Updated Jan 17, 2018 · 9:40 AM PST

Welcome back to our series of prop bet articles. Yesterday, we took a look at the over/under on Russell Wilson TD passes.

Today, we’re analyzing which team will commit more penalties.

The odds are currently as follows:

Most penalties (excluding declined penalties):

  • New England Patriots: +125
  • Seattle Seahawks: -150

On the surface, there’s a good reason the Seahawks are favored (at -150). Seattle led the league this year with 130 yellow flags; however, a closer inspection reveals 29 of those penalties were of the false start variety. Seattle head coach Pete Carroll has to chalk that up as the cost of doing business at CenturyLink Field, which is often raucous even when the home team has the ball.

University of Phoenix Stadium – with its hordes of corporate-types in town for their one football game of the year – isn’t likely to be noisy pre-snap. If the Seahawk O-line can stay focused – which they ought to be able to in the damn Super Bowl – the false start numbers should come down.

Furthermore, the 2014 season was dominated by defensive interference penalties, which is one area where Seattle was much better than New England; the Seahawks had 16 defensive holding calls, two illegal contact calls, and six pass interference calls. What we can take away from that is the Seahawks’ defensive backfield – by no surprise – is solid in coverage.

Conversely, the New England Patriots defense had 22 defensive holding, three illegal contact, and nine pass interference penalties.
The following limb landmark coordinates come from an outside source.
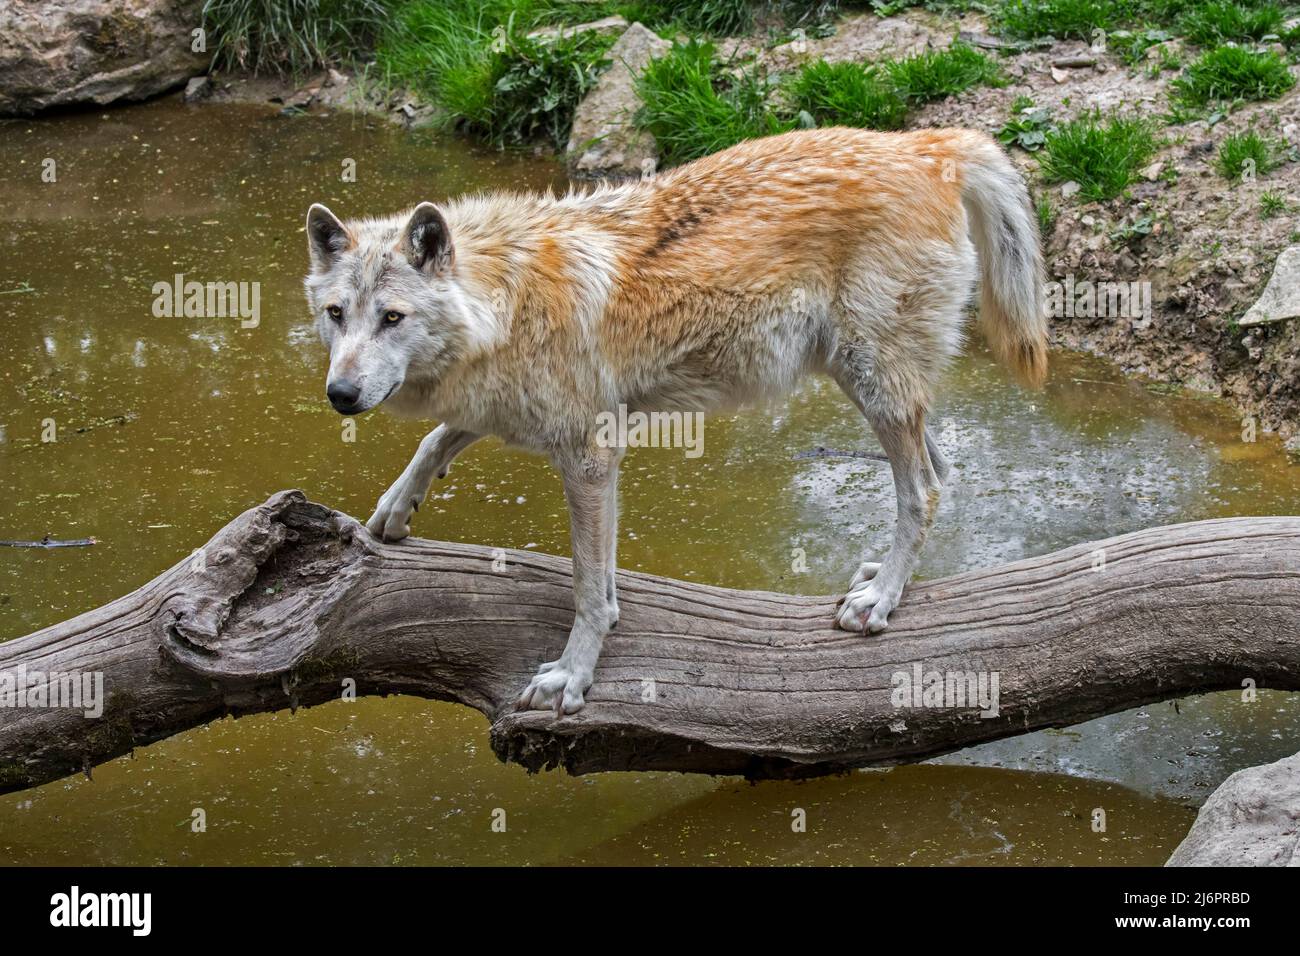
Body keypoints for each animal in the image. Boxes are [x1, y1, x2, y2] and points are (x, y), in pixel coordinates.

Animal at [302, 126, 1047, 715]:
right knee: (939, 473)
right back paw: (884, 580)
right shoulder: (540, 424)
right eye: (337, 315)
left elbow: (586, 590)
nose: (340, 394)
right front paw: (396, 509)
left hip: (873, 384)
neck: (505, 300)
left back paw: (880, 601)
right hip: (873, 388)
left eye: (392, 318)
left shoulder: (589, 455)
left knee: (924, 489)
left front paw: (572, 677)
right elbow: (438, 439)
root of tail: (927, 142)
The Patriots have a good offensive line which only gave up 26 sacks all year. But it’s one of the worst kept secrets in the NFL that Tom Brady does not like to get hit.  The New York Giants beat the Patriots twice in the Super Bowl by barraging the Pats with blitzes and making the New England pivot uneasy in the pocket.

Seattle doesn’t blitz a ton, but its front four does a decent job of getting pressure, which means the Patriots offensive will likely be holding to keep its quarterback upright.

Considering the Patriot secondary’s proclivity for clutching and grabbing, and the possibility of numerous holding penalties, the Patriots at +125 is a decent prop to consider.